Ignoring every picture, transcribe the data in full as it stands.

(Records from a collection)
━━━

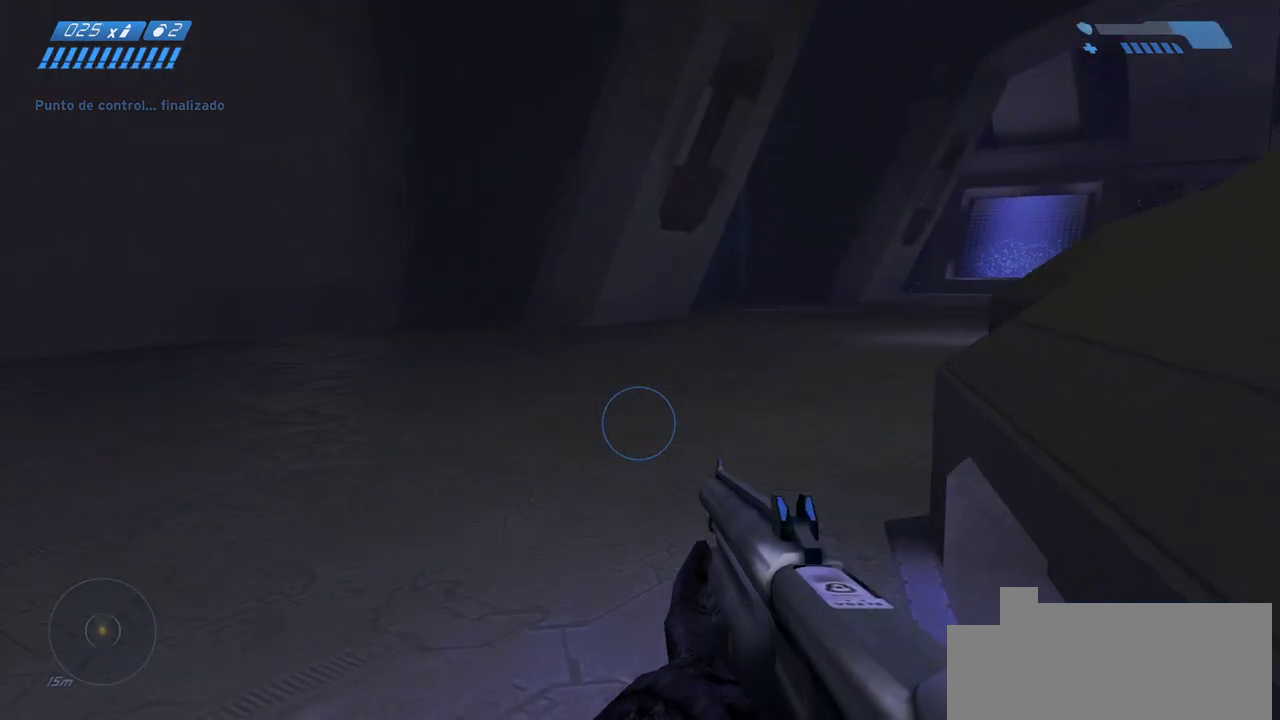
{"keys": ["w"], "mouse": [], "events": []}
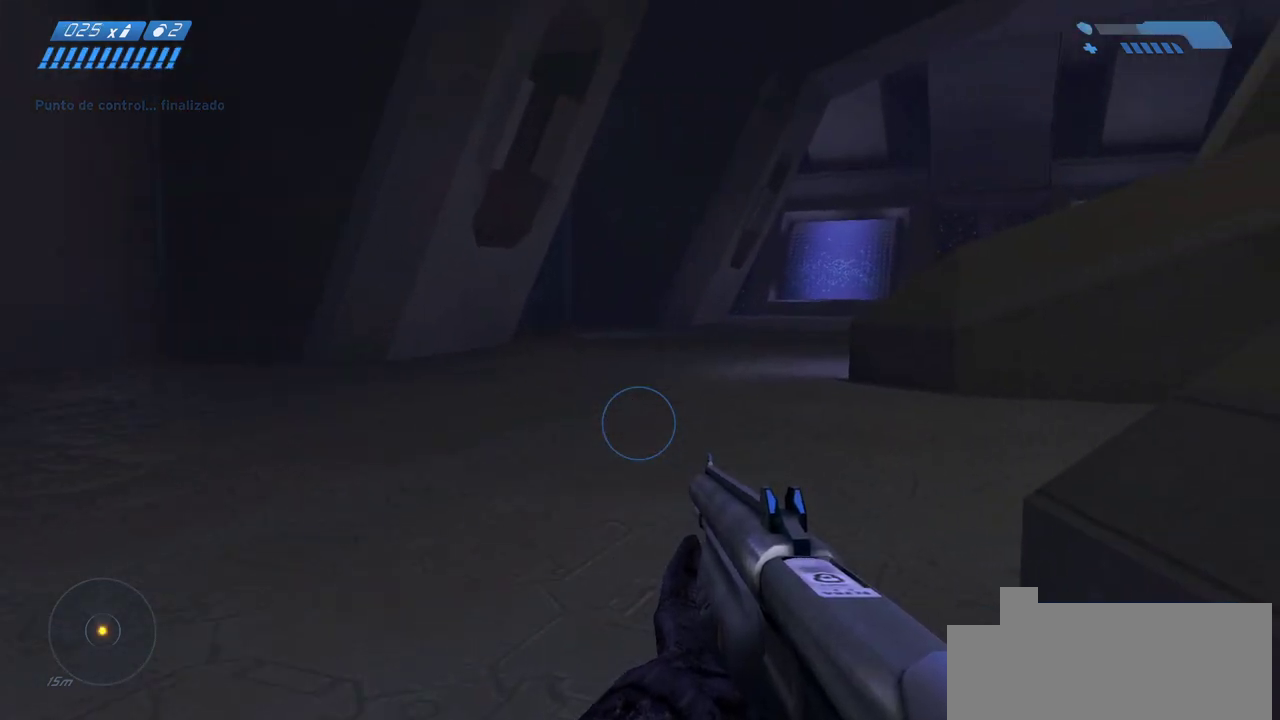
{"keys": ["w"], "mouse": [], "events": []}
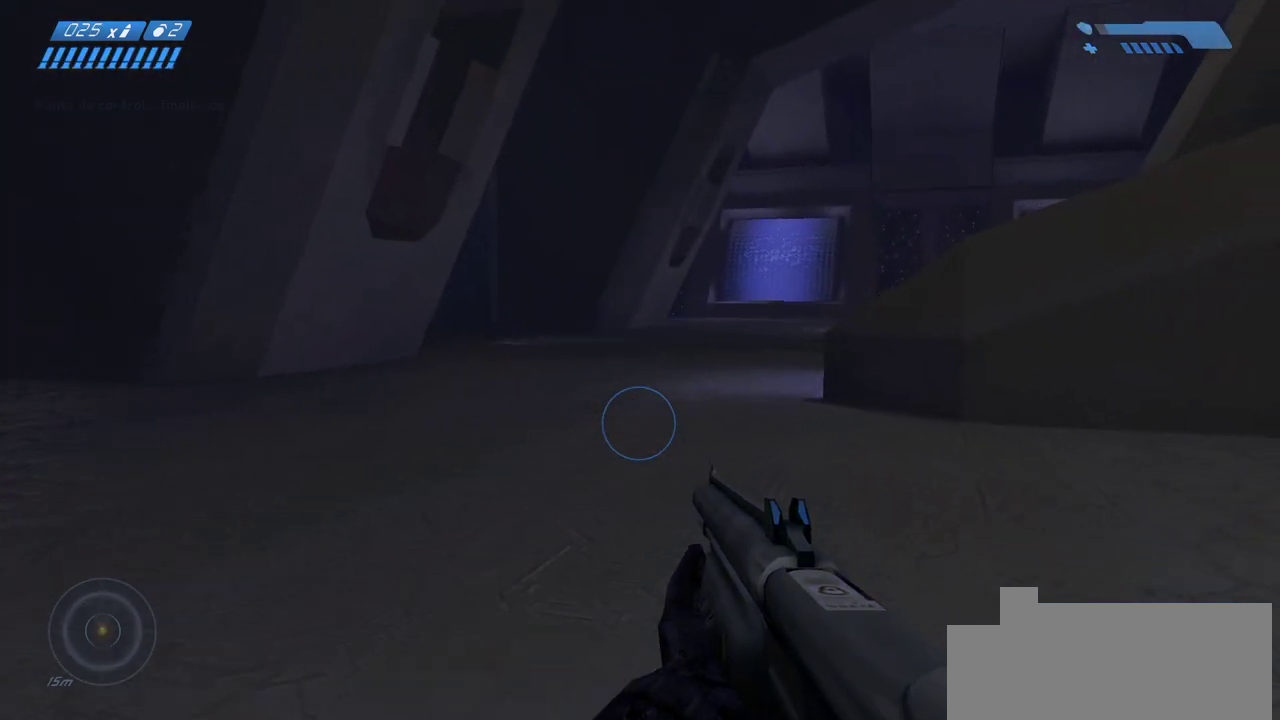
{"keys": ["w"], "mouse": [], "events": []}
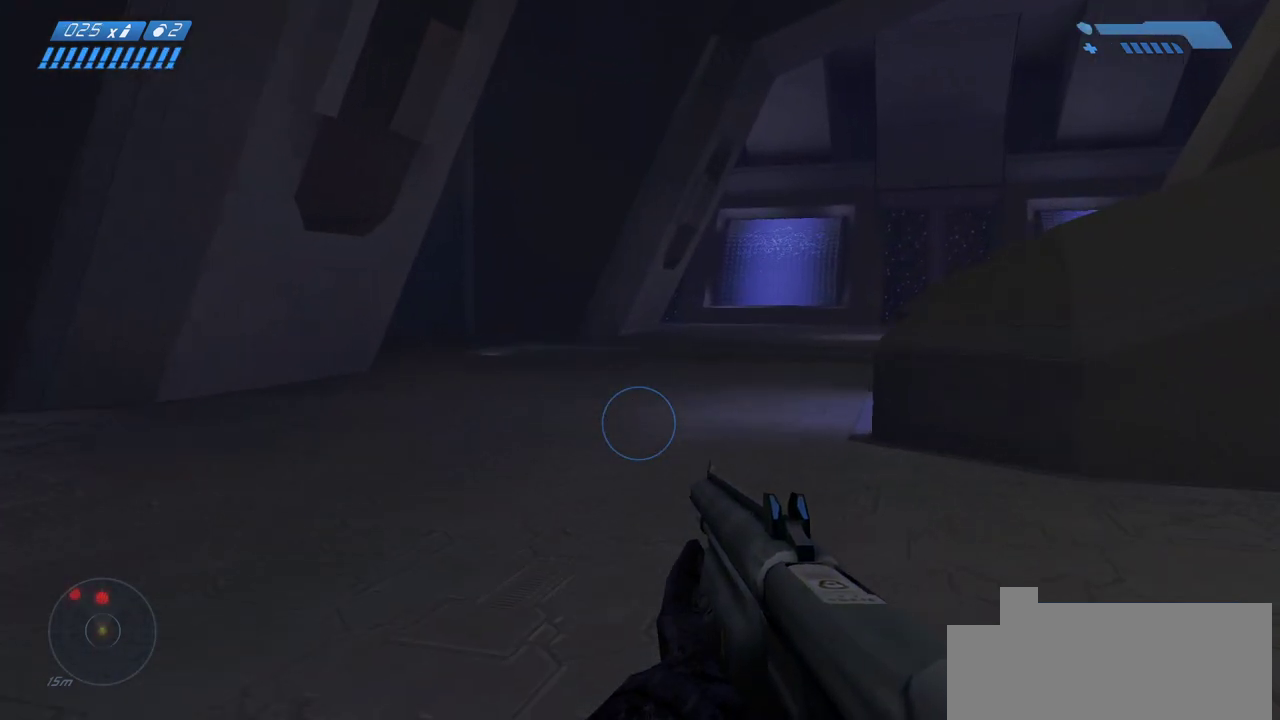
{"keys": ["w"], "mouse": [], "events": []}
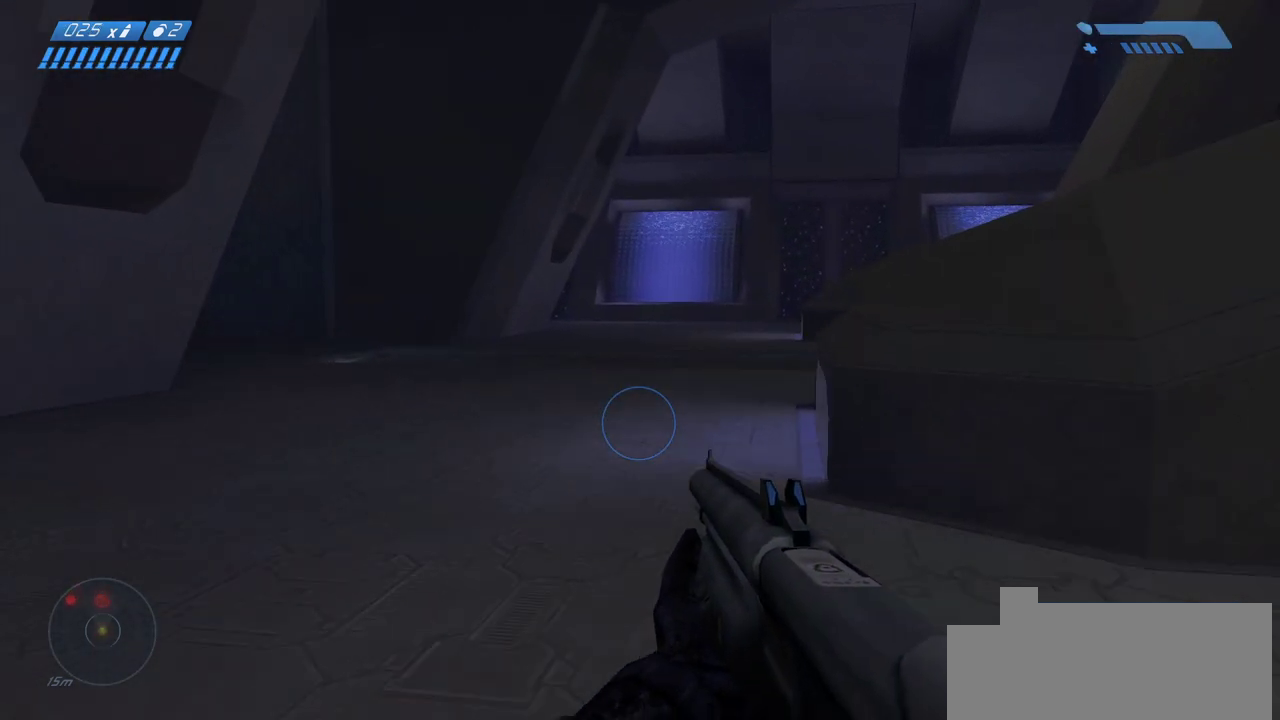
{"keys": ["w"], "mouse": [], "events": []}
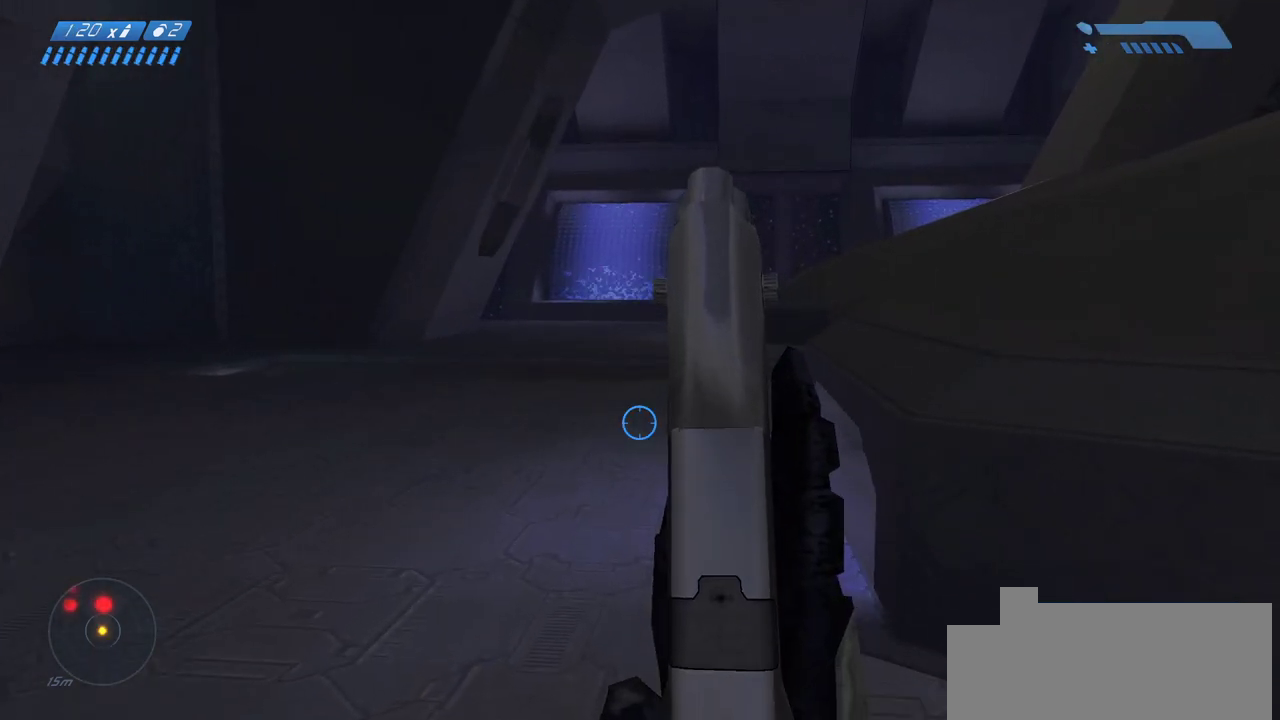
{"keys": ["a", "w"], "mouse": [], "events": [[383, "a", "down"]]}
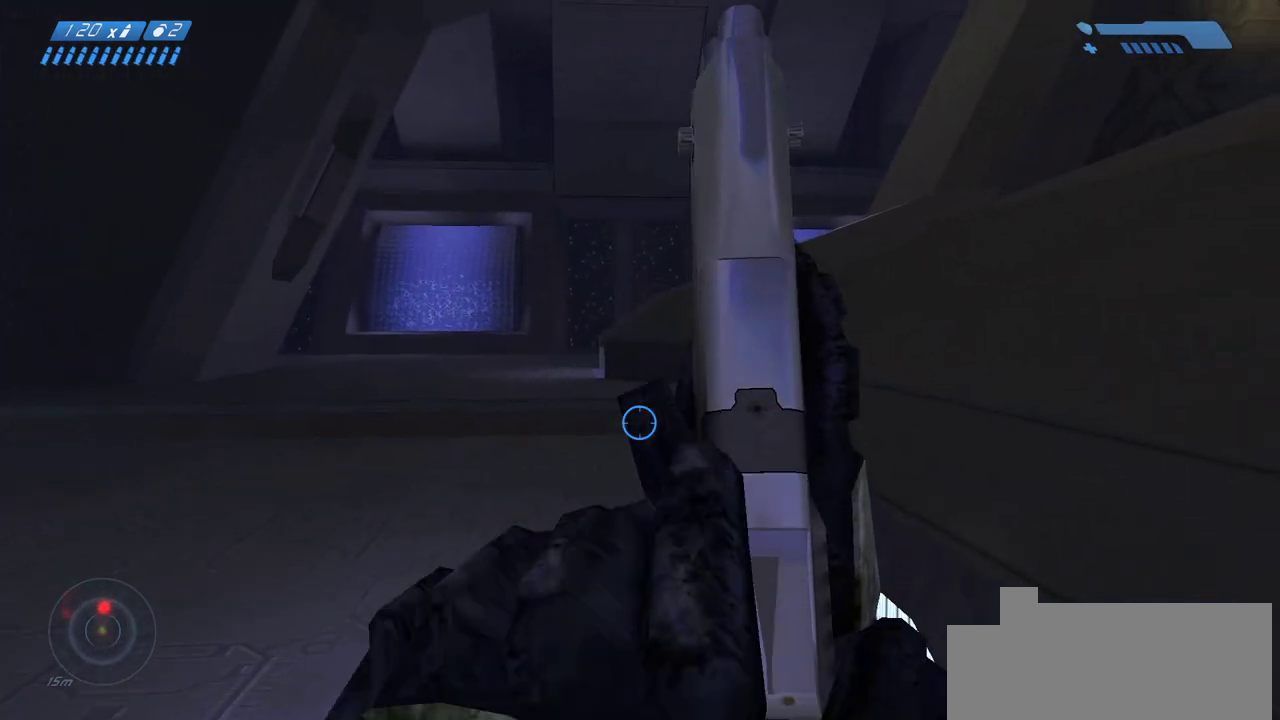
{"keys": ["a", "w"], "mouse": [], "events": []}
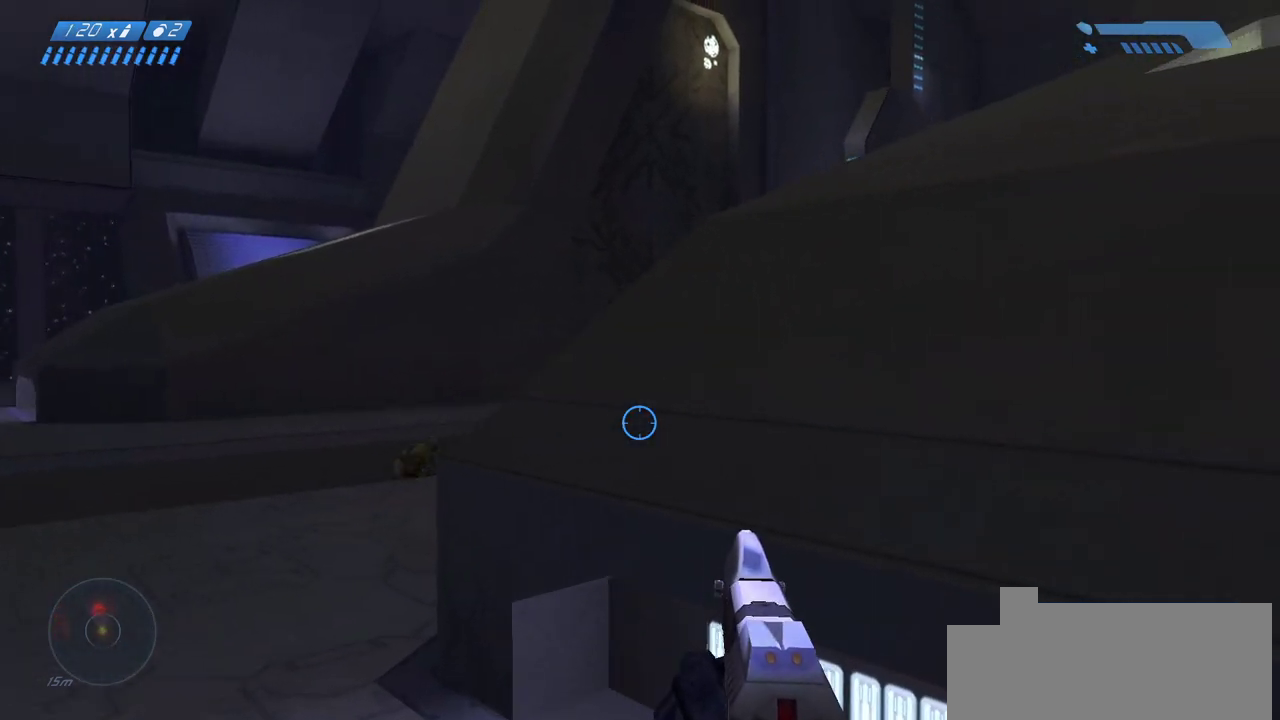
{"keys": ["w"], "mouse": [], "events": [[417, "a", "up"]]}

━━━

## FINISHED TASK
{"keys": ["w"], "mouse": [], "events": []}
{"keys": ["w"], "mouse": [], "events": []}
{"keys": ["w"], "mouse": [], "events": []}
{"keys": ["w"], "mouse": [], "events": []}
{"keys": ["w"], "mouse": [], "events": []}
{"keys": ["a", "w"], "mouse": [], "events": [[383, "a", "down"]]}
{"keys": ["a", "w"], "mouse": [], "events": []}
{"keys": ["w"], "mouse": [], "events": [[417, "a", "up"]]}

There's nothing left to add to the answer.